Ce mépris vient de très loin, et ce n’est pas David Azéma qui est ici seul en cause. Il est consubstantiel à ce système d’oligarchie auquel l’ENA a donné lieu et qui, avec les grandes vagues de privatisations des années 1980 et 1990, a irrigué tous les milieux d’affaires. C’est l’une des indignations qu’exprimait par exemple dans L’étrange défaite, écrit au creux de l’été 1940, juste après la Débâcle, l’historien et grand républicain Marc Bloch qui déplorait la tentation de soustraire à l’Université le soin de former les élites françaises. C’est effectivement le gouvernement de Front populaire, en la personne de son ministre de l’éducation nationale Jean Zay (1904-1944), qui a la malencontreuse idée d’exhumer un très vieux projet, déjà caressé en 1848, de créer une filière unique de formation des hauts fonctionnaires, en créant une Ecole d’administration – projet qui finalement bute à l’époque sur l’hostilité du Sénat et qui aboutit seulement en 1945. Mais en tout cas, le constat est celui-là : c’est effectivement la gauche qui dès cette époque porte l’idée de créer cette fameuse Ecole nationale d’administration, qui jouera ultérieurement, et singulièrement à partir des années 1980 et 1990, un rôle si détestable dans la propagation de la pensée unique néo-libérale.

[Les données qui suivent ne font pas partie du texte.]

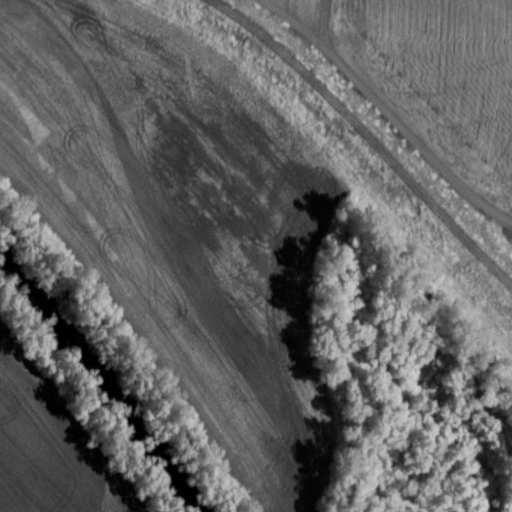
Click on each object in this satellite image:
road: (366, 123)
road: (489, 252)
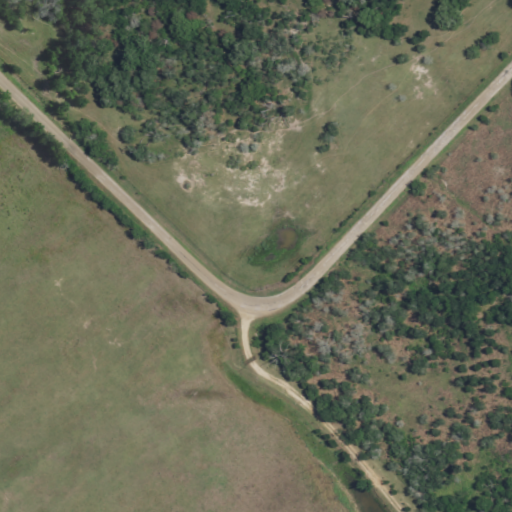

Et, ce rôle funeste, l’historien en explique dès cette époque les ressorts, en prolongeant sa réflexion : « Quelle que soit la nature du gouvernement, le pays souffre si les instruments du pouvoir sont hostiles à l’esprit même des institutions publiques. À une monarchie, il faut un personnel monarchiste. Une démocratie tombe en faiblesse, pour le plus grand mal des intérêts communs, si ses hauts fonctionnaires, formés à la mépriser et, par nécessité de fortune, issus des classes mêmes dont elle a prétendu abolir l’empire, ne la servent qu’à contrecoeur ». L’histoire de Jean-Pierre Jouyet ou de David Azéma est tout entière contenue dans cette sage maxime. Ralliant l’empire, Benjamin Constant (1767-1830) avait dit les choses avec moins de doigté : « Servons la cause ! Et servons-nous ! »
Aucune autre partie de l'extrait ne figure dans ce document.